* [SUPPLIED INFORMATION]:
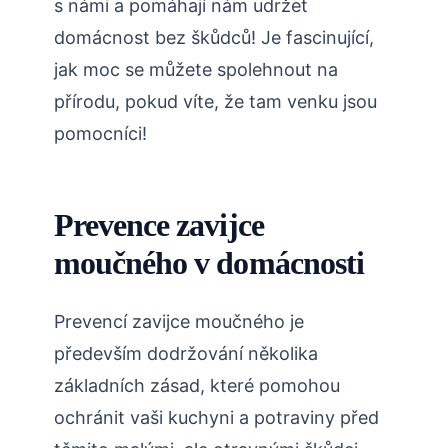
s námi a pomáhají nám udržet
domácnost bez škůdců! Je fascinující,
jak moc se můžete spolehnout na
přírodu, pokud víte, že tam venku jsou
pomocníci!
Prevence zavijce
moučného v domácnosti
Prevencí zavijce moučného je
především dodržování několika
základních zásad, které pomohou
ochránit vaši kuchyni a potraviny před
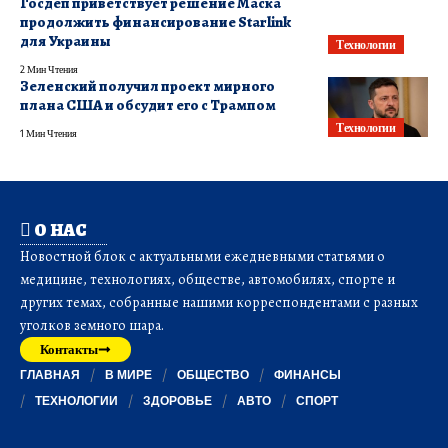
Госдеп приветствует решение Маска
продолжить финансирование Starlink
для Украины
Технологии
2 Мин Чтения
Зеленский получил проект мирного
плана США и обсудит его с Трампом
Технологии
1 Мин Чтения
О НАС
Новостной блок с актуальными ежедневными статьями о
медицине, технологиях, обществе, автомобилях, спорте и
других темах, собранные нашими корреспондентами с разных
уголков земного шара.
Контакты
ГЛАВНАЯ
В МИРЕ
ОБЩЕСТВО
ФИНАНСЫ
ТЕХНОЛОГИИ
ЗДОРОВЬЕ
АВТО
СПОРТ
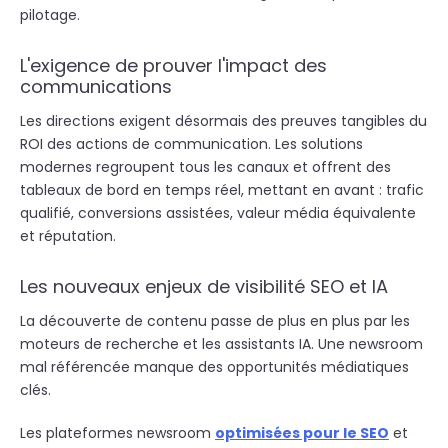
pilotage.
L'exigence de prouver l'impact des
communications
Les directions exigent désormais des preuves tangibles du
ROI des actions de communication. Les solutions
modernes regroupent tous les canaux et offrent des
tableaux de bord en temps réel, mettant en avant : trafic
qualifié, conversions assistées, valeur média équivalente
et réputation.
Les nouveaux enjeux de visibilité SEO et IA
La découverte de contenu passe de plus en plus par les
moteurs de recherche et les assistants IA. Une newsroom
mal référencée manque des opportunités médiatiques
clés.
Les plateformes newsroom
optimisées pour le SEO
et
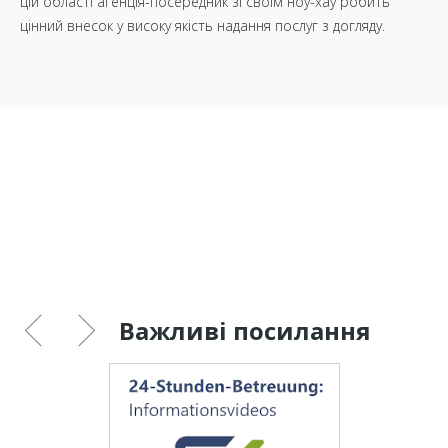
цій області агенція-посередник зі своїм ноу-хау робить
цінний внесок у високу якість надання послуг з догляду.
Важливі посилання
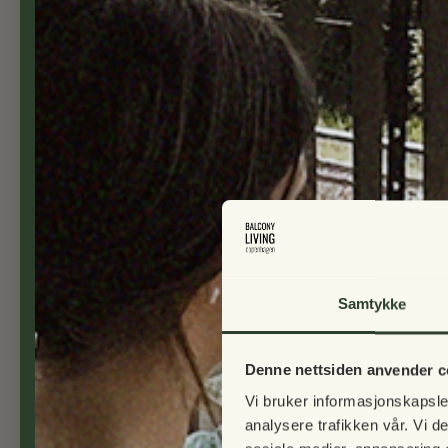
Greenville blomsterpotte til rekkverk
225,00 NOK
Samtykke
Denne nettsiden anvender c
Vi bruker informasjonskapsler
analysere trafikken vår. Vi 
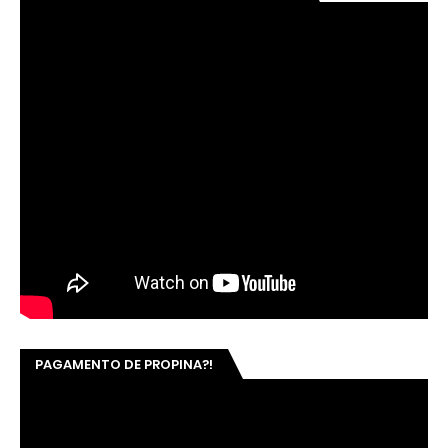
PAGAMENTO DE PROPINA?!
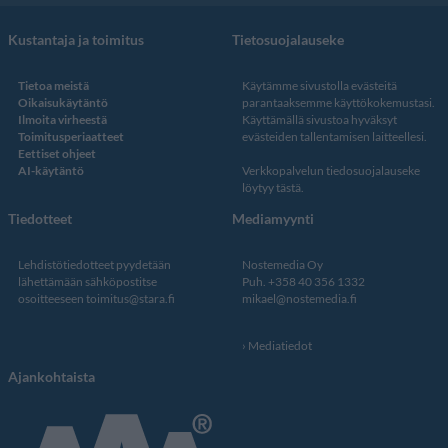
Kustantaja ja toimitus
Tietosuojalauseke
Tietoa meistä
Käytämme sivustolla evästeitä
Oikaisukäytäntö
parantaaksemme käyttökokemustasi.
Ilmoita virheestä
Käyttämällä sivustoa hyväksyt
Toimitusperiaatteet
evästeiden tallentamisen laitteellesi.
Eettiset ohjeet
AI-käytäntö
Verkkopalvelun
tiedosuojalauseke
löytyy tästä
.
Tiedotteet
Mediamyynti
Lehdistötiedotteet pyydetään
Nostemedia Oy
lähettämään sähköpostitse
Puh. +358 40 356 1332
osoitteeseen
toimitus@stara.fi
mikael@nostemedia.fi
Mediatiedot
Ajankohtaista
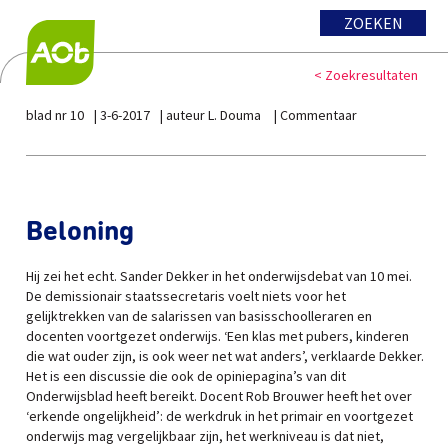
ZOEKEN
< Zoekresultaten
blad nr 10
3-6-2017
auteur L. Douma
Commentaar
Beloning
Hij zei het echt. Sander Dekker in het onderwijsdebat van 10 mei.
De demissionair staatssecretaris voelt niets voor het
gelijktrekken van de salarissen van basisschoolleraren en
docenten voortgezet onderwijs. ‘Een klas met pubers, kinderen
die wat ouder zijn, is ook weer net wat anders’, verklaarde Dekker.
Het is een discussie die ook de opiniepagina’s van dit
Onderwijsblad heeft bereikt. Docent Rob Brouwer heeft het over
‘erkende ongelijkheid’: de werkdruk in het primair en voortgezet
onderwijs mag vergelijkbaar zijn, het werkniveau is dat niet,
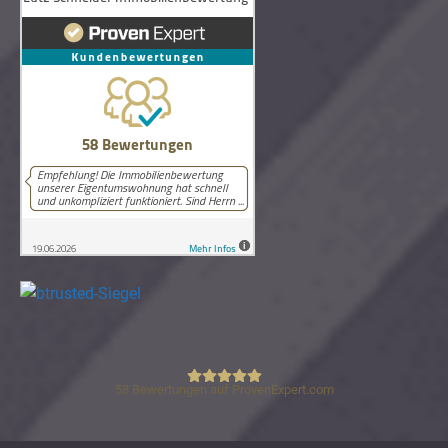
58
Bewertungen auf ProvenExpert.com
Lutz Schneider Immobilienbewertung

==

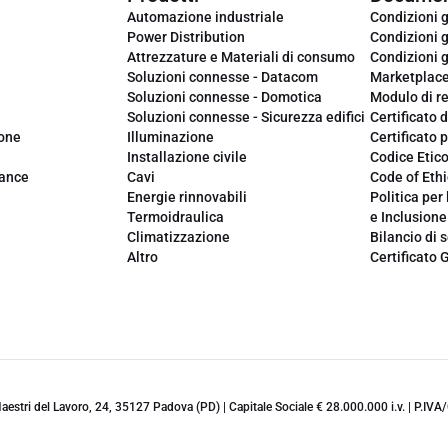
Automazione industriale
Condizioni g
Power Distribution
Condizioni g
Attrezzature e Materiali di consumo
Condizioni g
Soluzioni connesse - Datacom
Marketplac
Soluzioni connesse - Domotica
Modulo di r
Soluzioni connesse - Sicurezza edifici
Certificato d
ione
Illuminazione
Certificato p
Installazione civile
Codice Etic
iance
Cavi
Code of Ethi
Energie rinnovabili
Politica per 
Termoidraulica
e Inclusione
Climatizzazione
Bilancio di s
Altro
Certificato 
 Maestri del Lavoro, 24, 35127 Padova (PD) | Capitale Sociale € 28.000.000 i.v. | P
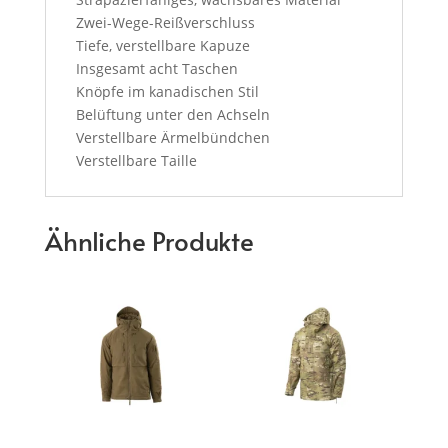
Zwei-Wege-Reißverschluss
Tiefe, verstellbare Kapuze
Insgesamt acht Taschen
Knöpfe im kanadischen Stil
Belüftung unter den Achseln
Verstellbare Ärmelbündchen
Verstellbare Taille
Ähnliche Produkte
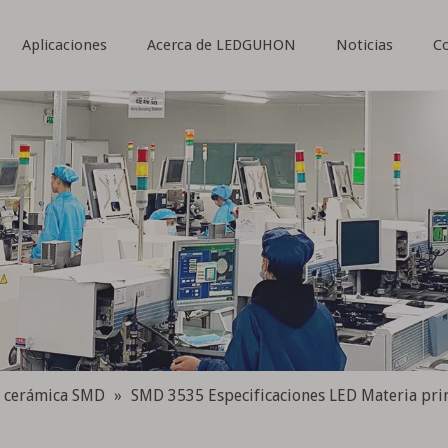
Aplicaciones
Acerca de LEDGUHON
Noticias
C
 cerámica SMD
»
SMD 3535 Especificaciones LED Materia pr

* [WORK ITEM]: The expected answer is each line of the records above that includes the string "Dekker".

* [TASK SOLUTION]:
Hij zei het echt. Sander Dekker in het onderwijsdebat van 10 mei.
die wat ouder zijn, is ook weer net wat anders’, verklaarde Dekker.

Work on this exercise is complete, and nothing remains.